Home. The air was soft, and sweet, redolent of clover and Confederate jasmine, honeysuckles and magnolia blossoms. Peace breathed in the light breeze, and the lambency of the sun illuminated and gilded all it touched.

Josh had gotten most of the dirt off with a bucket of well-water, and stretched now, pleasantly tired from hoeing, in the hammock they'd slung between two massy oaks. The radio was tuned to the St Louis Cardinals game, and sweaty and sun-stupefied and pleasantly achy as he was, he was at peace. He didn't open his eyes as he heard James's boots swishing through the grass and smelled the horsy scent that overlay his spouse's own cologne and personal essence. He didn't open his eyes, but then, he didn't really need to, and a surpassing sweet, sun-sleepy smile curved upon his lips as James drew near.

James didn't speak, either. He stood at gaze, smiling, eyes gleaming, as he looked at his tousled, sun-bronzed love, sprawled bonelessly in the hammock in nothing save a pair of khaki shorts; noting how their mere proximity and the caress of his own glance caused Josh to smile and his nipples to tauten.

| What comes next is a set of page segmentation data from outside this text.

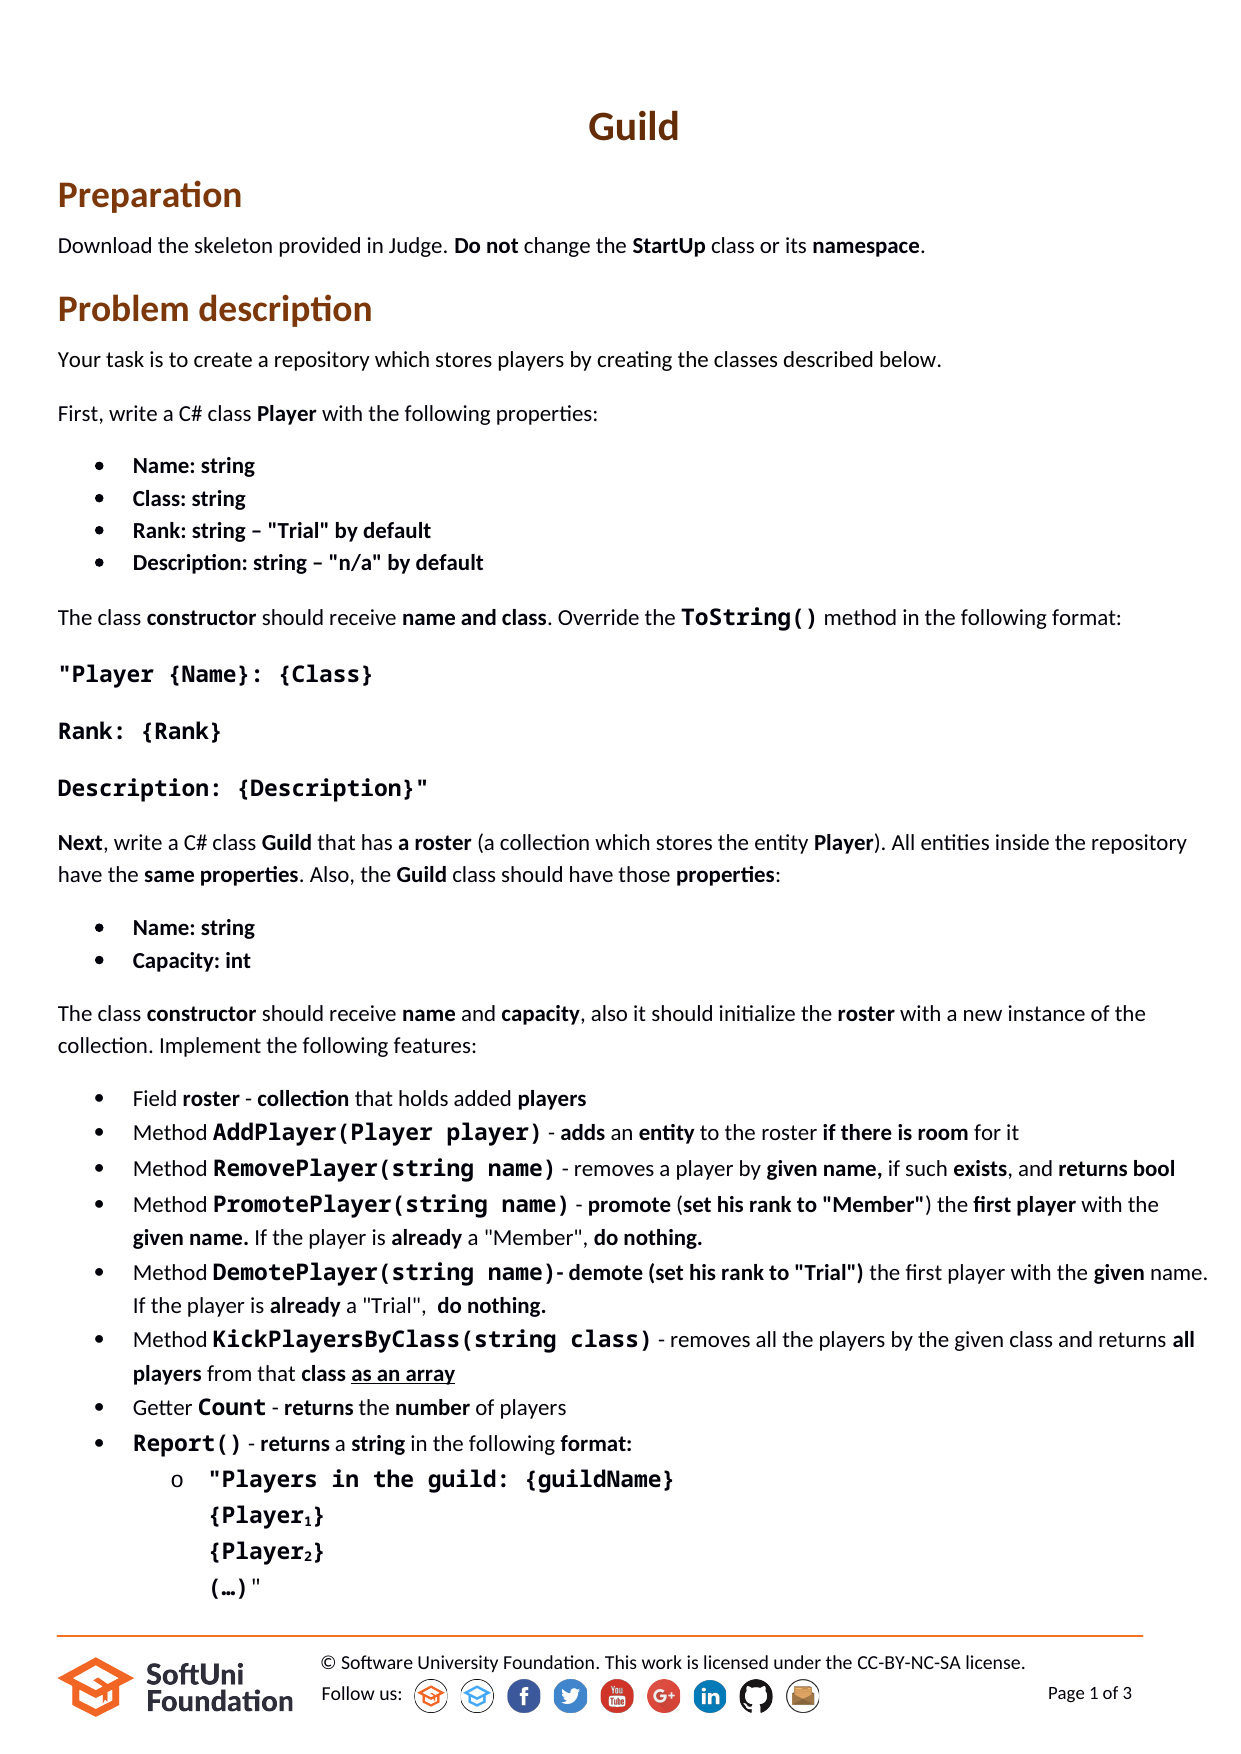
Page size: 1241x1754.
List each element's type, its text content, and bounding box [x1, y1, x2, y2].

text First, write a C# class Player with the following properties: [58, 399, 1210, 427]
picture [739, 1679, 773, 1713]
picture [507, 1679, 541, 1713]
subtitle Preparation [58, 171, 1210, 216]
text Rank: {Rank} [58, 715, 1210, 746]
list Method KickPlayersByClass(string class) - removes all the players by the given class and returns all players from that class as an array [95, 1323, 1210, 1387]
text Next, write a C# class Guild that has a roster (a collection which stores the entity Player). All entities inside the repository have the same properties. Also, the Guild class should have those properties: [58, 828, 1210, 888]
list Method PromotePlayer(string name) - promote (set his rank to "Member") the first player with the given name. If the player is already a "Member", do nothing. [95, 1188, 1210, 1251]
list Description: string – "n/a" by default [95, 548, 1210, 576]
list "Players in the guild: {guildName} {Player1} {Player2} (…)" [170, 1463, 1210, 1602]
text The class constructor should receive name and class. Override the ToString() method in the following format: [58, 601, 1210, 632]
subtitle Guild [58, 99, 1210, 150]
text "Player {Name}: {Class} [58, 658, 1210, 689]
picture [708, 1694, 719, 1704]
picture [414, 1679, 448, 1713]
list Field roster - collection that holds added players [95, 1084, 1210, 1112]
picture [553, 1679, 588, 1713]
list Rank: string – "Trial" by default [95, 516, 1210, 544]
text Description: {Description}" [58, 772, 1210, 803]
picture [647, 1679, 681, 1713]
list Method DemotePlayer(string name)- demote (set his rank to "Trial") the first player with the given name. If the player is already a "Trial", do nothing. [95, 1256, 1210, 1319]
picture [460, 1679, 494, 1713]
list Getter Count - returns the number of players [95, 1391, 1210, 1422]
picture [786, 1679, 820, 1713]
picture [600, 1679, 634, 1713]
list Capacity: int [95, 946, 1210, 974]
picture [717, 1703, 727, 1713]
list Method RemovePlayer(string name) - removes a player by given name, if such exists, and returns bool [95, 1152, 1210, 1183]
text Your task is to create a repository which stores players by creating the classes described below. [58, 346, 1210, 374]
list Name: string [95, 913, 1210, 942]
subtitle Problem description [58, 284, 1210, 330]
picture [717, 1680, 727, 1690]
text The class constructor should receive name and capacity, also it should initialize the roster with a new instance of the collection. Implement the following features: [58, 999, 1210, 1059]
picture [693, 1703, 703, 1713]
list Report() - returns a string in the following format: [95, 1427, 1210, 1458]
picture [57, 1657, 293, 1717]
picture [693, 1680, 703, 1690]
list Name: string [95, 452, 1210, 480]
list Method AddPlayer(Player player) - adds an entity to the roster if there is room for it [95, 1116, 1210, 1147]
text Download the skeleton provided in Judge. Do not change the StartUp class or its namespace. [58, 232, 1210, 259]
list Class: string [95, 484, 1210, 512]
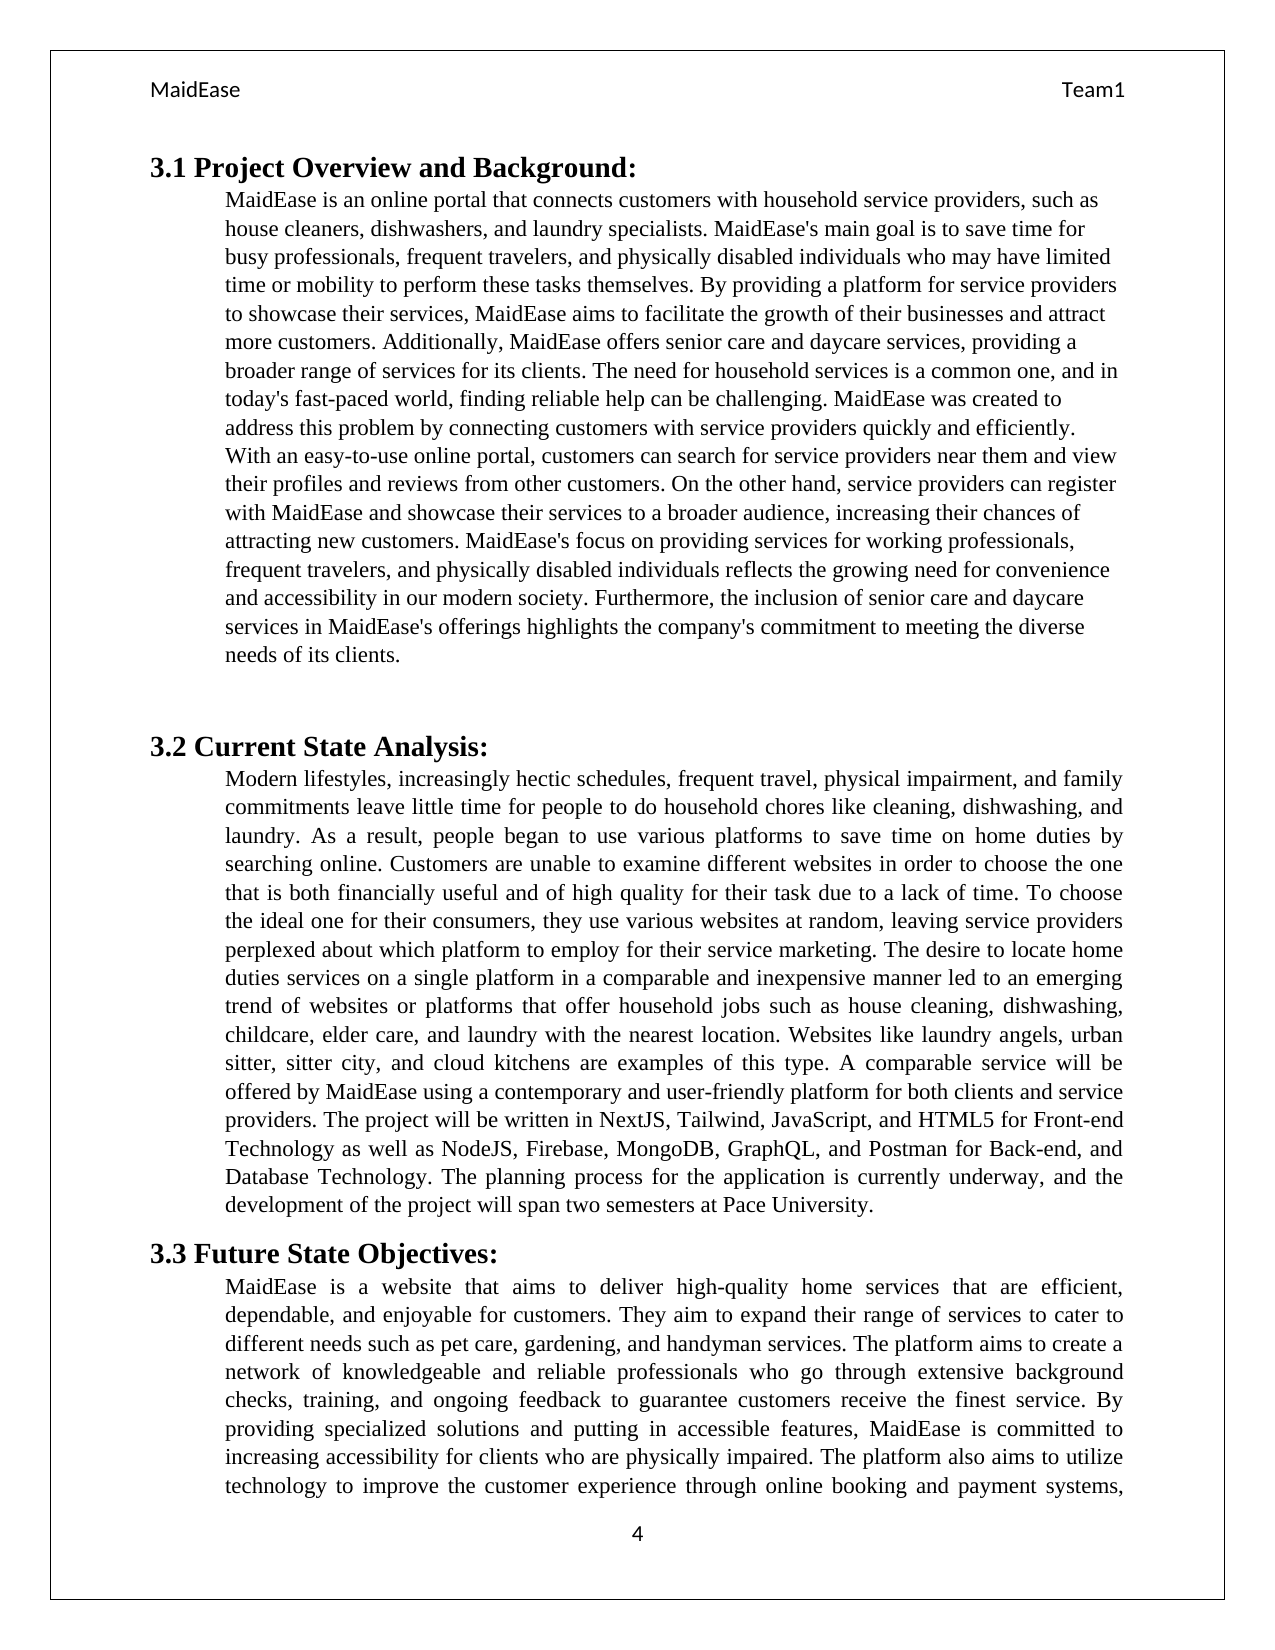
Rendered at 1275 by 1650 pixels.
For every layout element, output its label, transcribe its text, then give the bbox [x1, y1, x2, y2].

subtitle 3.1 Project Overview and Background: [150, 150, 1125, 183]
text MaidEase is an online portal that connects customers with household service providers, such as house cleaners, dishwashers, and laundry specialists. MaidEase's main goal is to save time for busy professionals, frequent travelers, and physically disabled individuals who may have limited time or mobility to perform these tasks themselves. By providing a platform for service providers to showcase their services, MaidEase aims to facilitate the growth of their businesses and attract more customers. Additionally, MaidEase offers senior care and daycare services, providing a broader range of services for its clients. The need for household services is a common one, and in today's fast-paced world, finding reliable help can be challenging. MaidEase was created to address this problem by connecting customers with service providers quickly and efficiently. With an easy-to-use online portal, customers can search for service providers near them and view their profiles and reviews from other customers. On the other hand, service providers can register with MaidEase and showcase their services to a broader audience, increasing their chances of attracting new customers. MaidEase's focus on providing services for working professionals, frequent travelers, and physically disabled individuals reflects the growing need for convenience and accessibility in our modern society. Furthermore, the inclusion of senior care and daycare services in MaidEase's offerings highlights the company's commitment to meeting the diverse needs of its clients. [225, 186, 1125, 667]
text Modern lifestyles, increasingly hectic schedules, frequent travel, physical impairment, and family commitments leave little time for people to do household chores like cleaning, dishwashing, and laundry. As a result, people began to use various platforms to save time on home duties by searching online. Customers are unable to examine different websites in order to choose the one that is both financially useful and of high quality for their task due to a lack of time. To choose the ideal one for their consumers, they use various websites at random, leaving service providers perplexed about which platform to employ for their service marketing. The desire to locate home duties services on a single platform in a comparable and inexpensive manner led to an emerging trend of websites or platforms that offer household jobs such as house cleaning, dishwashing, childcare, elder care, and laundry with the nearest location. Websites like laundry angels, urban sitter, sitter city, and cloud kitchens are examples of this type. A comparable service will be offered by MaidEase using a contemporary and user-friendly platform for both clients and service providers. The project will be written in NextJS, Tailwind, JavaScript, and HTML5 for Front-end Technology as well as NodeJS, Firebase, MongoDB, GraphQL, and Postman for Back-end, and Database Technology. The planning process for the application is currently underway, and the development of the project will span two semesters at Pace University. [225, 765, 1125, 1218]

Cautiously, but with the ease of long practice, he set the two glasses of lemonade he'd brought out upon the rickety old table that held the radio, and got into the Pawley's Island hammock with his spouse: as gently as the breeze, and with no more than the breeze's own slight swaying of the hammock.

Wordlessly, Josh wrapped himself around James and they kissed, tenderly and long.

'Mmmmm. Hi, handsome.'

Josh smiled still more widely as he felt James's bass chuckle vibrate in them both.

'Hi, yourself, darlin'. Done with the garden for a time?' Josh nodded. 'So you think country livin' is just about doin' a little weedin' and then takin' a nap?'

'Not napping.'

'Awful close.'

'I know exactly what's going on around me, thank you very much. It's the bottom of the fourth, Cards are ahead 4 to 1, there's a runner on second, there's two outs, and the count is three and two.'

James laughed again, and planted kisses all along Josh's shoulder. 'Yeah, okay, you are definitely with us today here at the home place. I was afraid you were somewhere else.'

'Nope. No intergalactic mental voyages for me. I'm home and I like it here just fine.'

'Good. That's good.'

'James?'

'Mmmm?'

'You know what? It is home. And I think we're to where it's time.'

'You're ready? To start ... to start our own family?'

'I'm more than ready. Just like you.' Josh opened his eyes and sat up a bit, looking around at the place. In counterpoint to the play-by-play on KMOX, he heard, faintly, the hens and the horses and the Jersey cow, and he would have sworn he heard, too, the actual growing of the azaleas and the runner beans, the tomatoes and the squash. 'And I think the old place is ready now, too. It's home, and it needs to house a few new faces.'

James beamed as he took his husband in his arms. It was all about home.